The municipality say that the proceeds will go towards developing other cultural projects, such as museums. On the Nordisk side, the Drammen site is a joint venture with the Drammen local municipality (Nordisk owns 66.7 per cent), with annual admissions of 350,000 a year, and a good trial run for Nordisk's latest move. Nordisk expects to take full control in Q2 2013. Nordisk is already a major player in Norway's television (sole owner of TV2) and publishing sectors. Nordisk owner Egmont owns and operates 17 cinemas in Denmark.

This move could signal the beginning of the end for Norway's now unique way of providing cinema to its population. The vast majority of Norway's cinemas are owned by local municipalities, and are therefore in public hands, but the sale of the largest exhibitor in Norway to a private company may put pressure on other municipalities to follow suit. Other Scandinavian countries also had a similar system of public ownership, which remains to this day but in much smaller numbers as their markets moved to majority private ownership during the 1990s.
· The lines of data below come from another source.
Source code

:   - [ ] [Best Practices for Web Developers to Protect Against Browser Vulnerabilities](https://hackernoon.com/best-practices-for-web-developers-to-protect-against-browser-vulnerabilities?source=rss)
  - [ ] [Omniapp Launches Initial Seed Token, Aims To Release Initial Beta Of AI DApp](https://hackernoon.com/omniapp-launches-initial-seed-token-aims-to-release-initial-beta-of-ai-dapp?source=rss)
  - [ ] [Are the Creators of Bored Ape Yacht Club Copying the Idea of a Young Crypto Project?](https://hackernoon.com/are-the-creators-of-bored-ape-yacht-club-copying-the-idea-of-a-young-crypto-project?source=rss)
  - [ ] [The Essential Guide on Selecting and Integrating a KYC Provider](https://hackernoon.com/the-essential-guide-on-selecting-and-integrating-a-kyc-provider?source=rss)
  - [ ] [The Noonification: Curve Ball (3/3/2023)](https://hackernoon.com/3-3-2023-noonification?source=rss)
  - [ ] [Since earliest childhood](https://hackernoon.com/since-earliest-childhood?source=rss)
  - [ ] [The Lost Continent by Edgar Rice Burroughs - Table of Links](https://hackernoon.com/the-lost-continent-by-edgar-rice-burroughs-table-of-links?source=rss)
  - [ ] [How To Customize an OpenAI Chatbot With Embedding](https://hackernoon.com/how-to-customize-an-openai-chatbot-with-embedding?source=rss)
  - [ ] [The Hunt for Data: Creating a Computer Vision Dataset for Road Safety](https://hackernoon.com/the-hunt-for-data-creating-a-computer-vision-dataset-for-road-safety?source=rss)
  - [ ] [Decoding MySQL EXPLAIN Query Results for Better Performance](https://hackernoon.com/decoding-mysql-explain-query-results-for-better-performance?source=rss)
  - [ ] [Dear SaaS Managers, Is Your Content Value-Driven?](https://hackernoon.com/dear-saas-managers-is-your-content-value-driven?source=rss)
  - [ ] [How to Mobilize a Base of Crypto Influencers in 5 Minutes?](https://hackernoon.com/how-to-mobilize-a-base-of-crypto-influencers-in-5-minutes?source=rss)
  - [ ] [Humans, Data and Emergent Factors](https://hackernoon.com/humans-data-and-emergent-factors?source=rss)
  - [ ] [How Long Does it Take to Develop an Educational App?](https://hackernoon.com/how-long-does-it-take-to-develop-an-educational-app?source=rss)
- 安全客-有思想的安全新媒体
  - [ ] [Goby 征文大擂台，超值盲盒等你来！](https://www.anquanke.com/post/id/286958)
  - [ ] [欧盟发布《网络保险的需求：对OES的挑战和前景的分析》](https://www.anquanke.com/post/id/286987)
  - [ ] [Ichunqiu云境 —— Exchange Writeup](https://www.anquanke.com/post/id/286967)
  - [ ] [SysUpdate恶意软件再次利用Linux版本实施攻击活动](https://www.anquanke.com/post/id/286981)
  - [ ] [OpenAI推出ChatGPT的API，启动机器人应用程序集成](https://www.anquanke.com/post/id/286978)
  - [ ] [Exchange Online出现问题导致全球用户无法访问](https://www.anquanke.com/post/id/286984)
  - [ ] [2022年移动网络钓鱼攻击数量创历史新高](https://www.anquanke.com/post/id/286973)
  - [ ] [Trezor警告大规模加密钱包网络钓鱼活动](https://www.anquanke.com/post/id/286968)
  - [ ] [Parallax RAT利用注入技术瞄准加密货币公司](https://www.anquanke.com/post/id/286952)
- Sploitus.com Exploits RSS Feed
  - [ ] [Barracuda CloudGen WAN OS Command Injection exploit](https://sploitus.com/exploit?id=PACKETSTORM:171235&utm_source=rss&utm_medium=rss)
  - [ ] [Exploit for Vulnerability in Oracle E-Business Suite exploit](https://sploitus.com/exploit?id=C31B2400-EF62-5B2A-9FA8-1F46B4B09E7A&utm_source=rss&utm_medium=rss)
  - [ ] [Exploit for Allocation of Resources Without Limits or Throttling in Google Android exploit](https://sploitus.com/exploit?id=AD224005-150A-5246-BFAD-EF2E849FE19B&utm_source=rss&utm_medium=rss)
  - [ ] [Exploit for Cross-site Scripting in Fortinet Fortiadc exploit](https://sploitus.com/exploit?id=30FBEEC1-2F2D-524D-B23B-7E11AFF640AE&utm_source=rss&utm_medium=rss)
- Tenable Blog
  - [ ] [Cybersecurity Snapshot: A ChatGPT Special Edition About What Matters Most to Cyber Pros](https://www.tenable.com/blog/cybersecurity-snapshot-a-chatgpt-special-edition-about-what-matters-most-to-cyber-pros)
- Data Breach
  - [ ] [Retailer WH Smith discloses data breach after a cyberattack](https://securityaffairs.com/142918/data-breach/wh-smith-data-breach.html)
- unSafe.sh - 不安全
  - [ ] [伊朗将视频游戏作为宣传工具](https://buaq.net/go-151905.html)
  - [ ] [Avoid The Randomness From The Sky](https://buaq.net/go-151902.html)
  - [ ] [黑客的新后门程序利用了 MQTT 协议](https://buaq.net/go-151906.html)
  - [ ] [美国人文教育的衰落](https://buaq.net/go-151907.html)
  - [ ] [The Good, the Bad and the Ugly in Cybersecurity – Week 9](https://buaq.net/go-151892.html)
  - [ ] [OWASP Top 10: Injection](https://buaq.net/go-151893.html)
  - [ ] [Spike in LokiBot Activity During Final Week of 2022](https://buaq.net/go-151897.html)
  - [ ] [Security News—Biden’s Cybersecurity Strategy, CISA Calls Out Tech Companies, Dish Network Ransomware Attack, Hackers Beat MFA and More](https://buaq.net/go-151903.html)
The strength of this public sector system was seen in Norway's pioneering single market approach to digitisation, making it the first country to be fully digitised following a collaborative process between all concerned parties. The film agency, Film&Kino, could essentially take control of the process and become co-ordinator and part-funder in a way that is more difficult with a group of private companies. This collaborative approach has continued, as Norwegian digital services group Unique Digital is developing an electronic distribution system (called MovieTransit) to move content around to cinemas, to which nearly all the country's cinemas are connected. However, now that this conversion process has all but finished, the municipality feels that a private company is best suited to take the business forward and take advantage of the flexibility that this new technology provides.

This is the second piece of Scandinavian cross-border cinema consolidation in the past two weeks, with SF Bio and Finnkino effectively merging under the single ownership of Ratos.